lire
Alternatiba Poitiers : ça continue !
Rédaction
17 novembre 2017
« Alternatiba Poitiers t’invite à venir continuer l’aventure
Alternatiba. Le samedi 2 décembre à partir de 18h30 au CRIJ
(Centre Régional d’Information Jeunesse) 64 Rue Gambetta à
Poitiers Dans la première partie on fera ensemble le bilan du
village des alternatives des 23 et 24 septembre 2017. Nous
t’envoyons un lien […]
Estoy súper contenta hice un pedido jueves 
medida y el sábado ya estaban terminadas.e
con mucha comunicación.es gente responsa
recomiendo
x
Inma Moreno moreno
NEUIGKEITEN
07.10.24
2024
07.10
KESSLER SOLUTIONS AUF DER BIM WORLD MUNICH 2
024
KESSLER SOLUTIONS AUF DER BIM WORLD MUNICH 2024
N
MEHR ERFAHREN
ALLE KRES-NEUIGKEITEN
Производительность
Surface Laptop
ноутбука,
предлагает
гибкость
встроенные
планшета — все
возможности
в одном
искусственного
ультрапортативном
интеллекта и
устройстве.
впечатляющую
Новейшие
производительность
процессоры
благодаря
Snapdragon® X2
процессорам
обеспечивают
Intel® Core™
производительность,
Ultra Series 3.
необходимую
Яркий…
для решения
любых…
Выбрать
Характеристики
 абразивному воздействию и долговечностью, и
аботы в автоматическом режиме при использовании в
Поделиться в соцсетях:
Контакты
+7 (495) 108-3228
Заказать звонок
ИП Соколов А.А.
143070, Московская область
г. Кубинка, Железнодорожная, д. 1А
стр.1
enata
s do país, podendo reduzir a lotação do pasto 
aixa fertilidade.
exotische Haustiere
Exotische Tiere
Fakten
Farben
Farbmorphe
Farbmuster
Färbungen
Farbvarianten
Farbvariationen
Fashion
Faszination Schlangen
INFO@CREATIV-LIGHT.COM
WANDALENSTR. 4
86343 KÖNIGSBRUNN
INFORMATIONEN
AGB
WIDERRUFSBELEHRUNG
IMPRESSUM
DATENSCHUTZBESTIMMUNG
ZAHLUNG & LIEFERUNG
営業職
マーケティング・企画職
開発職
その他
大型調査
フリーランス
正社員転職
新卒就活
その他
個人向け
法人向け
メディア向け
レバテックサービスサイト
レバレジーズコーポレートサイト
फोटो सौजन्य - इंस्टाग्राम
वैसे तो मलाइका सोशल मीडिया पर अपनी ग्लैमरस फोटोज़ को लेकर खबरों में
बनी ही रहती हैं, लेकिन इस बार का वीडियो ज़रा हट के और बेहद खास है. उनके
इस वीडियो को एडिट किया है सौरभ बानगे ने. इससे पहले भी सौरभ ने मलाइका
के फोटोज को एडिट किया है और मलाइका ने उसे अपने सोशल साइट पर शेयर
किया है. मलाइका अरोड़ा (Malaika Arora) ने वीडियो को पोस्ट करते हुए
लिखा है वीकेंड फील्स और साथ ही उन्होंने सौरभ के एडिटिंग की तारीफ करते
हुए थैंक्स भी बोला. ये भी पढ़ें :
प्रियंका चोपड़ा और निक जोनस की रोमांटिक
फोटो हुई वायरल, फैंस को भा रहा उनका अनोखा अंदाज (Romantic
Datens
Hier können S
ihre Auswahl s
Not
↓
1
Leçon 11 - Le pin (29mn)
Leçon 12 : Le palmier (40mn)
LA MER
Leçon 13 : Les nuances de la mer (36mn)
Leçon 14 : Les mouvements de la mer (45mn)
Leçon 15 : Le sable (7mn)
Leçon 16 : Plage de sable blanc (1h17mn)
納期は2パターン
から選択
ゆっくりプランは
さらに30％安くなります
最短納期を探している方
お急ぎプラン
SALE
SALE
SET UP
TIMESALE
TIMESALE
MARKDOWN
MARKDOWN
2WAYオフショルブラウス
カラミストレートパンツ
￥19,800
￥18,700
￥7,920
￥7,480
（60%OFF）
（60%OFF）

---*---

Task instructions.
Set down exactly the lines that begin the records and continue through the line bearing "процессорам"; include both ends.

Exercise result.
lire
Alternatiba Poitiers : ça continue !
Rédaction
17 novembre 2017
« Alternatiba Poitiers t’invite à venir continuer l’aventure
Alternatiba. Le samedi 2 décembre à partir de 18h30 au CRIJ
(Centre Régional d’Information Jeunesse) 64 Rue Gambetta à
Poitiers Dans la première partie on fera ensemble le bilan du
village des alternatives des 23 et 24 septembre 2017. Nous
t’envoyons un lien […]
Estoy súper contenta hice un pedido jueves 
medida y el sábado ya estaban terminadas.e
con mucha comunicación.es gente responsa
recomiendo
x
Inma Moreno moreno
NEUIGKEITEN
07.10.24
2024
07.10
KESSLER SOLUTIONS AUF DER BIM WORLD MUNICH 2
024
KESSLER SOLUTIONS AUF DER BIM WORLD MUNICH 2024
N
MEHR ERFAHREN
ALLE KRES-NEUIGKEITEN
Производительность
Surface Laptop
ноутбука,
предлагает
гибкость
встроенные
планшета — все
возможности
в одном
искусственного
ультрапортативном
интеллекта и
устройстве.
впечатляющую
Новейшие
производительность
процессоры
благодаря
Snapdragon® X2
процессорам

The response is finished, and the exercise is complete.